Sunderland are of course set to be taken over by Kyril Louis-Dreyfus, his takeover remains on track to be completed this month and it is not yet clear what that means for the FPP Sunderland loan.
The 23-year-old Swiss has agreed a deal with Stewart Donald to purchase a majority shareholding in the club, the exact details of which are yet to be confirmed.
And with the pair having agreed terms, the only hurdle left is the EFL's owners and directors test.
MSD UK Holdings are a newly-established investment group set-up to manage the wealth of billionaire technology tycoon Michael Dell, who two years was mentioned as a potential ‘passive, minority investor’ in a deal to buy Sunderland.
Robert Platek – a director of MSD UK Holdings and an associate of Dell – was heavily involved in those takeover and investment talks with Sunderland AFC two years ago, which resulted in a £9million loan being given to Stewart Donald’s holding company, Madrox Partners, by a group called FPP Sunderland.
But why have these American investors been targeting clubs such as Sunderland and previously at Newcastle United, and what could it mean for the future of English football?
We spoke to Kieran Maguire of the University of Liverpool last year to gain the inside track on the latest investment trend:
“At present, investors see football as an industry where you can pick up things on the cheap – and they’re looking beyond COVID-19,” explained Maguire.
“We are now looking at football as not being you and me, turning up at the Stadium of Light with a pie and a pint shouting things for 90 minutes.

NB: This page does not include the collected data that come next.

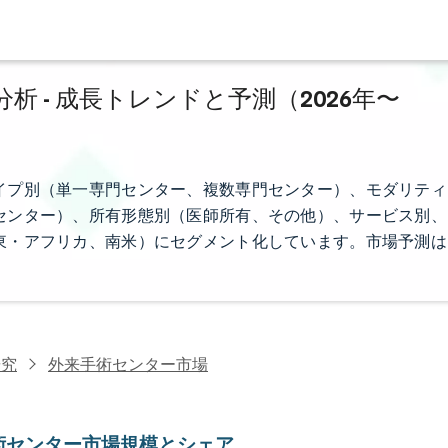
 - 成長トレンドと予測（2026年〜
イプ別（単一専門センター、複数専門センター）、モダリティ
センター）、所有形態別（医師所有、その他）、サービス別、
東・アフリカ、南米）にセグメント化しています。市場予測は
研究
外来手術センター市場
術センター市場規模とシェア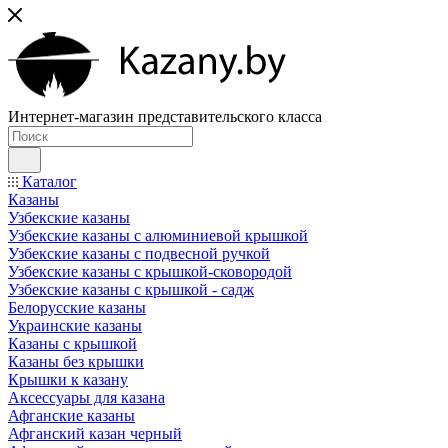
Интернет-магазин представительского класса
Каталог
Казаны
Узбекские казаны
Узбекские казаны с алюминиевой крышкой
Узбекские казаны с подвесной ручкой
Узбекские казаны с крышкой-сковородой
Узбекские казаны с крышкой - садж
Белорусские казаны
Украинские казаны
Казаны с крышкой
Казаны без крышки
Крышки к казану
Аксессуары для казана
Афганские казаны
Афганский казан черный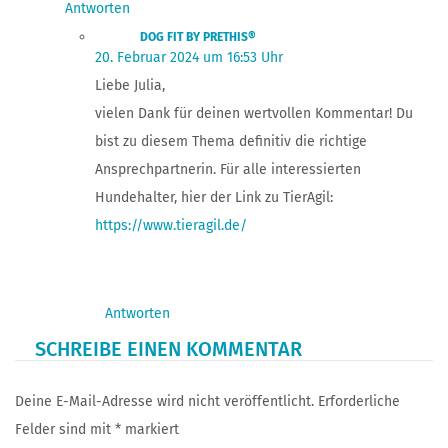
Antworten
DOG FIT BY PRETHIS®
20. Februar 2024 um 16:53 Uhr
Liebe Julia,
vielen Dank für deinen wertvollen Kommentar! Du
bist zu diesem Thema definitiv die richtige
Ansprechpartnerin. Für alle interessierten
Hundehalter, hier der Link zu TierAgil:
https://www.tieragil.de/
Antworten
SCHREIBE EINEN KOMMENTAR
Deine E-Mail-Adresse wird nicht veröffentlicht.
Erforderliche
Felder sind mit
*
markiert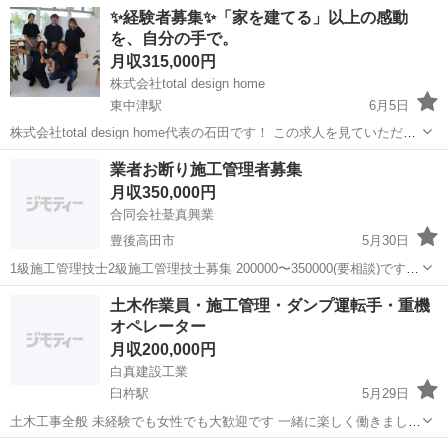
✨経験者募集✨「家を建てる」以上の感動
を、自分の手で。
月収315,000円
株式会社total design home
東中津駅
6月5日
株式会社total design home代表の石田です！ この求人を見ていただ
き、ありがとうございます✨ 弊社は設立5年目のまだ小さな会社です。
大分
中津市
東中津駅
施工管理
業者お断り施工管理者募集
ですがこの5年間、売上は毎年成長し、紹介案件も増え続け、「信頼さ
月収350,000円
れる家...
合同会社䑓真興業
豊後高田市
5月30日
1級施工管理技士2級施工管理技士募集 200000〜350000(要相談)です。
08064501591だいのです、宜しくお願いします。
大分
豊後高田市
施工管理
土木作業員・施工管理・ダンプ運転手・重機
オペレーター
月収200,000円
白真建設工業
臼杵駅
5月29日
土木工事全般 未経験でも女性でも大歓迎です 一緒に楽しく働きましょ
う 真面目に頑張る仲間を大切にしてチームワークよく楽しく明るい職
大分
臼杵市
臼杵駅
土木
土木作業員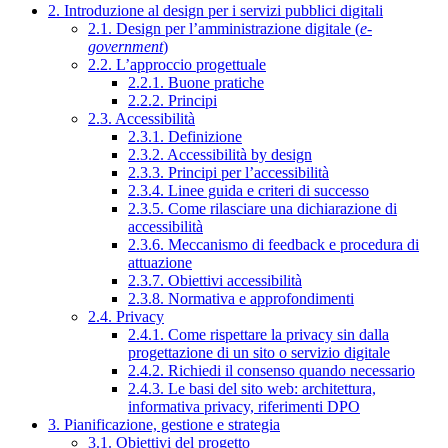
2. Introduzione al design per i servizi pubblici digitali
2.1. Design per l’amministrazione digitale (
e-
government
)
2.2. L’approccio progettuale
2.2.1. Buone pratiche
2.2.2. Principi
2.3. Accessibilità
2.3.1. Definizione
2.3.2. Accessibilità by design
2.3.3. Principi per l’accessibilità
2.3.4. Linee guida e criteri di successo
2.3.5. Come rilasciare una dichiarazione di
accessibilità
2.3.6. Meccanismo di feedback e procedura di
attuazione
2.3.7. Obiettivi accessibilità
2.3.8. Normativa e approfondimenti
2.4. Privacy
2.4.1. Come rispettare la privacy sin dalla
progettazione di un sito o servizio digitale
2.4.2. Richiedi il consenso quando necessario
2.4.3. Le basi del sito web: architettura,
informativa privacy, riferimenti DPO
3. Pianificazione, gestione e strategia
3.1. Obiettivi del progetto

We're now seeing football as a product to cash in on.
“That was very evident when the tech company Silver Lake invested in Manchester City. These tech companies are looking to turn all the data that we have on fans into cash.
“Michael Dell is clearly in the tech sides of things, so it’s no surprise that organisations linked to him are getting involved in football – because we’re going to consume it in a different way.
“There’s an audience out there who are football mad and whether it’s through streaming, through augmented reality, or embedding cameras into Lionel Messi’s shirt so you can watch the match through him, these are huge opportunities and show where football is going.”
He added: “I think American tech companies have realised that football is the biggest showing pound in terms of attracting a global audience.
“It’s a bit like things such as driverless cars, you want to be at the front of the queue when that technology is converting.
“These companies have realised that American sports companies have a limited audience, and while that’s very lucrative, they’re looking four or five years down the line. Football is the most attractive sport, and they want the opportunity to participate in that.”